#### 作業說明 1:
請根據這段關於 Redis Watch 命令的節錄回答下列問題。
(a) Watch 命令的基本語法是什麼？
(b) 客戶端2把 number 改成了哪個值？
(c) 客戶端1執行 exec 後傳回了什麼？
#### 作業說明 2:
請修改這段關於 Redis Watch 命令的節錄：從「redis 127.0.0.1:6379> set number 500」到「獲取的值為客戶端 2 修改後的值。」重新寫出，並把其中的「執行未成功」換成「執行失敗」。

#### 節錄:
'''
Redis Watch 命令用於監視一個(或多個) key ，如果在事務執行之前這個(或這些) key 被其他命令所改動，那麼事務將被打斷

語法
redis Watch 命令基本語法如下：
WATCH key [key …]

驗證：

首先開啟兩個redis客戶端，客戶端1和客戶端2.

1. 客戶端1中，先set一個值

redis 127.0.0.1:6379> set number 10
OK
12

1. 客戶端1開啟Watch 此值。

redis 127.0.0.1:6379> watch number
OK
12

1. 客戶端1開啟事務，修改此值

redis 127.0.0.1:6379> multi
OK
redis 127.0.0.1:6379> set number 100
QUEUED
redis 127.0.0.1:6379> get number
QUEUED
redis 127.0.0.1:6379>
1234567

注意此時先不要exec執行

1. 客戶端2，去修改此值

redis 127.0.0.1:6379> set number 500
OK
12

1. 客戶端1，執行exec執行

redis 127.0.0.1:6379> exec
(nil)
redis 127.0.0.1:6379> get number
"500"
1234

發現為nil，執行未成功，客戶端 1 獲取的值為客戶端 2 修改後的值。
'''
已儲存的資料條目
'''
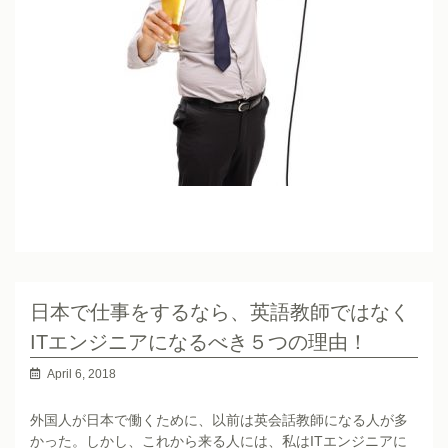
日本で仕事をするなら、英語教師ではなく
ITエンジニアになるべき５つの理由！
April 6, 2018
外国人が日本で働くために、以前は英会話教師になる人が多
かった。しかし、これから来る人には、私はITエンジニアに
'''
#### 作答區 1:
(a) WATCH key [key …]
(b) 500
(c) (nil)

#### 作答區 2:
redis 127.0.0.1:6379> set number 500
OK
12

1. 客戶端1，執行exec執行

redis 127.0.0.1:6379> exec
(nil)
redis 127.0.0.1:6379> get number
"500"
1234

發現為nil，執行失敗，客戶端 1 獲取的值為客戶端 2 修改後的值。